# Switch wiring



## flyernut (Oct 31, 2010)

Maybe some of you know this, have attempted it, or are doing it now, but I wired up a set of switches so that when I throw one switch to the curve position, the other switch follows suit, so I don't have to remember to throw the other switch to avoid a De-railment. Real simple, I did it...Just connect the 4 wires going to one switch to the appropriate color lug on the other switch. Control box to red, yellow, black, and green. From that switch, a wire from the black lug on that switch to the black lug on the other switch, and so one on.I like to run fast trains, and as I get older, I get dumber, and forget to throw the switch, leading to a crash....DUH!!!


----------



## The New Guy (Mar 11, 2012)

Good idea.

I've been wanting to do that with reed switches and magnets on the underside of the engine so I don't need to remember to throw one switch. someday, maybe.


----------



## markjs (Dec 11, 2010)

The old 26671 track trip included directions for wiring switches to automatically prevent derailment.

Mark


----------



## flyernut (Oct 31, 2010)

markjs said:


> The old 26671 track trip included directions for wiring switches to automatically prevent derailment.
> 
> Mark


Hi Mark.. I checked one of my flyer books and saw that wiring diagram.


----------



## Nuttin But Flyer (Dec 19, 2011)

It's a good idea. But I'd like to have them switch automatically. The track trips worked in their day. But today they are a bit unreliable compared to the electronics of this day and age. I'd like to know what items to purchase that will do exactly what Flyernut is doing except automatically. I do not wish to add anything to my Flyers in order to make this work. I have many and have no desire to change them from their original status. I know there are devices that can accomplish this. But my electrical knowledge is quite limited. I've heard of reed switches, infrared sensors, magnetic switches -- I am in the dark on all of these. A basic know-how is what I need to get started.


----------



## markjs (Dec 11, 2010)

CHECK THIS OUT! It may be what you are looking for.

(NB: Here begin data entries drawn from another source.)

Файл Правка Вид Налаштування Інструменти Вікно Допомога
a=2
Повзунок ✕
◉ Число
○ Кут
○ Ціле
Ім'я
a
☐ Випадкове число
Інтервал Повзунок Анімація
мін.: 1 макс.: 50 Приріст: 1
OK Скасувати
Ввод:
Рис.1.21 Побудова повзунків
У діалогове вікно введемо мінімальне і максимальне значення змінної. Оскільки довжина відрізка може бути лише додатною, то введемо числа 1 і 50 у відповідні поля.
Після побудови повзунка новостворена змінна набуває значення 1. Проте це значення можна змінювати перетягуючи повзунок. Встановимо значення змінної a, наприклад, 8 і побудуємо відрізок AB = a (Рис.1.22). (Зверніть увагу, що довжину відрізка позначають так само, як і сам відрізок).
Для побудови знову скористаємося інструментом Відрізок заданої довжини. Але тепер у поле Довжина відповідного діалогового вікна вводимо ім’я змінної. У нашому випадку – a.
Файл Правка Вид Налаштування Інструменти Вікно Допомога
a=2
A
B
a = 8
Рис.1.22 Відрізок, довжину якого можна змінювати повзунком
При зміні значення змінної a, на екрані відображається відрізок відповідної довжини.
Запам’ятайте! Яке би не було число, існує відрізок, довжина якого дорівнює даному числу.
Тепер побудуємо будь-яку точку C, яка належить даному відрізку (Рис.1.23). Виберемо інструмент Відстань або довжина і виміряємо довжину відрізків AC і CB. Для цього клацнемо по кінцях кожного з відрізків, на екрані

http://www.youtube.com/watch?v=PWD37C6g4bY

Also, autocontrols.org

Mark


----------



## flyernut (Oct 31, 2010)

Wow, I love that!!! In one of my flyer manuals, it shows how to wire that layout.. Nice stuff, thanks for posting!


----------



## markjs (Dec 11, 2010)

Flyernut,
Could you possible e-mail me a copy of the wiring diagram. When I contacted the Atlantic Coast S Gaugers (ACSG), they were unable to help me out.
Thanks,
Mark


----------



## Nuttin But Flyer (Dec 19, 2011)

Yes, I'd like to see how they did that too....very impressive.


----------



## flyernut (Oct 31, 2010)

markjs said:


> Flyernut,
> Could you possible e-mail me a copy of the wiring diagram. When I contacted the Atlantic Coast S Gaugers (ACSG), they were unable to help me out.
> Thanks,
> Mark


Hi Mark.. I'll work on it!!!


----------



## flyernut (Oct 31, 2010)

Nuttin But Flyer said:


> Yes, I'd like to see how they did that too....very impressive.

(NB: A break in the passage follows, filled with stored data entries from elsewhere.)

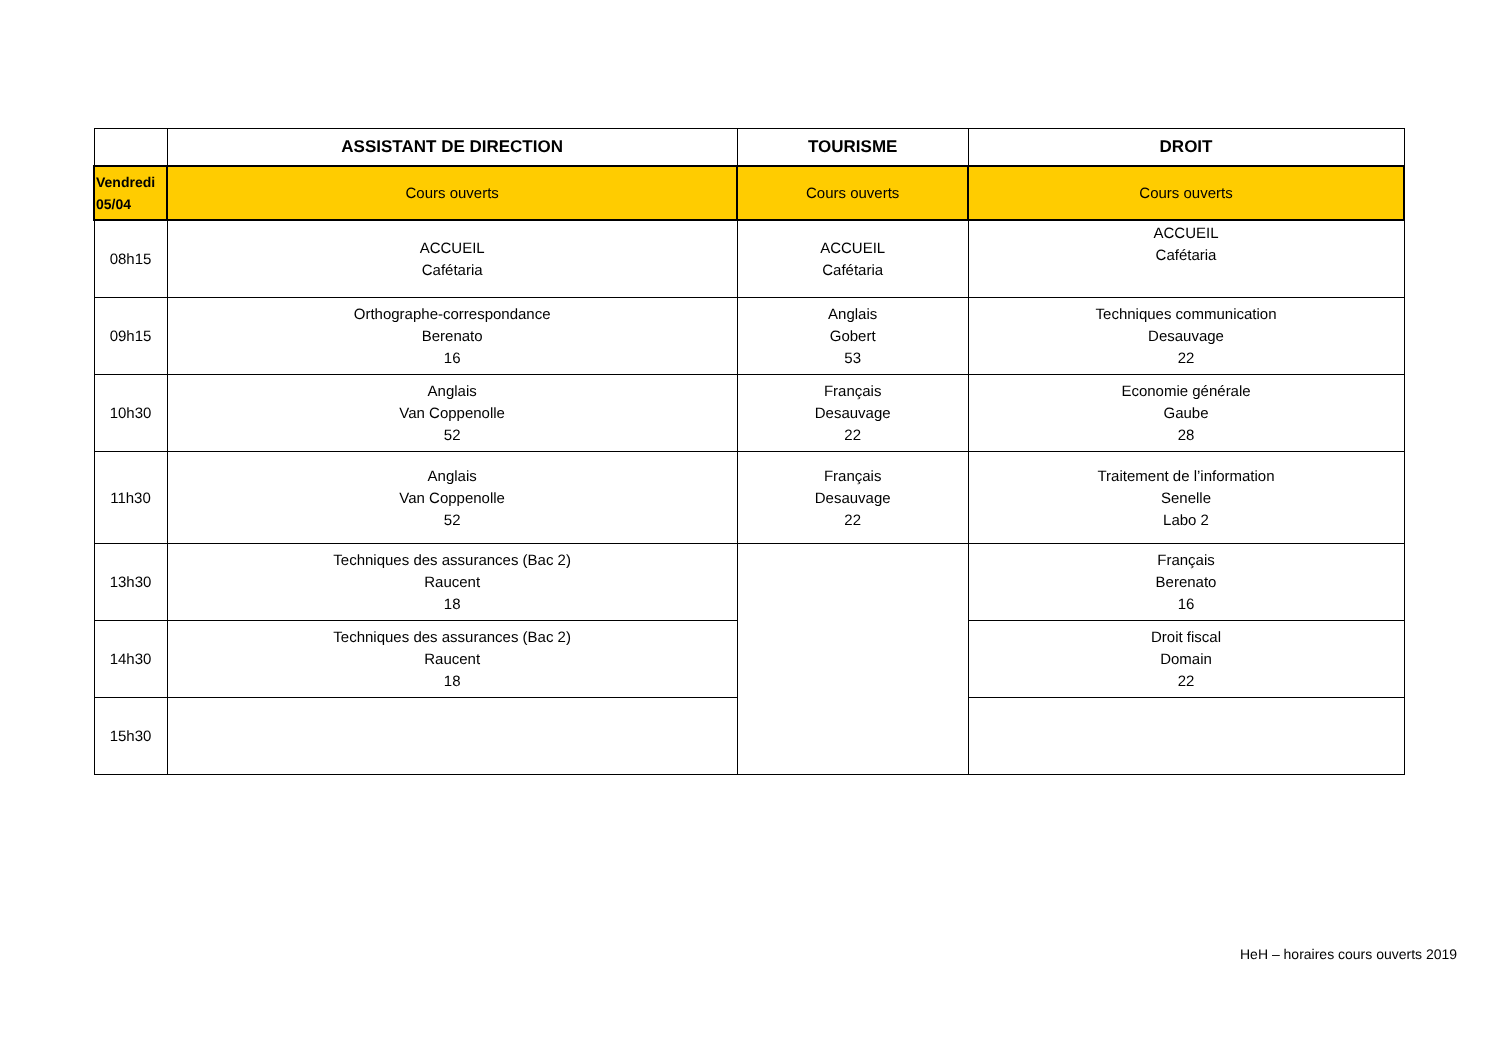| | ASSISTANT DE DIRECTION | TOURISME | DROIT |
| --- | --- | --- | --- |
| Vendredi 05/04 | Cours ouverts | Cours ouverts | Cours ouverts |
| 08h15 | ACCUEIL Cafétaria | ACCUEIL Cafétaria | ACCUEIL Cafétaria |
| 09h15 | Orthographe-correspondance Berenato 16 | Anglais Gobert 53 | Techniques communication Desauvage 22 |
| 10h30 | Anglais Van Coppenolle 52 | Français Desauvage 22 | Economie générale Gaube 28 |
| 11h30 | Anglais Van Coppenolle 52 | Français Desauvage 22 | Traitement de l’information Senelle Labo 2 |
| 13h30 | Techniques des assurances (Bac 2) Raucent 18 | | Français Berenato 16 |
| 14h30 | Techniques des assurances (Bac 2) Raucent 18 | | Droit fiscal Domain 22 |
| 15h30 | | | |
HeH – horaires cours ouverts 2019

Hi Don.. I'll send it to you too when I get scanned, etc.


----------



## flyernut (Oct 31, 2010)

Does this work??


----------



## flyernut (Oct 31, 2010)

The article does warn the operator of small layout continuous switching. Over-heating the coil.


----------



## markjs (Dec 11, 2010)

Guys,
Here's another site which may be of interest to you.

http://track2.com/video/railvid/mv043.ssgSteamup0704.shtml

Mark


----------



## Nuttin But Flyer (Dec 19, 2011)

The video was cool to watch, but no explanation or diagrams how it was acheived.

For Flyernut, I do not have any of those track trips mentioned in your instructions. And for the price I've seen for the regular style track trips (696, 697), I'm not about to buy a bunch to automate my planned layout utilizing many, many switches.

The video did lead me to a web page that has info about controlling blocks and offers diagrams on how they work in various installations. While I did not review it thoroughly, it sems to offer a lot of info. Also on the web page was a link, appropriately named "Links" (to other automatic controls sites). This link offers a few vendors who sell such items. There are a variety of other links in this site that are specifically for Flyers. One deals with adding DCC to an Atlantic engine. The "home" page to this website is below.

http://track2.com/ingram/home/index.main.iac.shtml


----------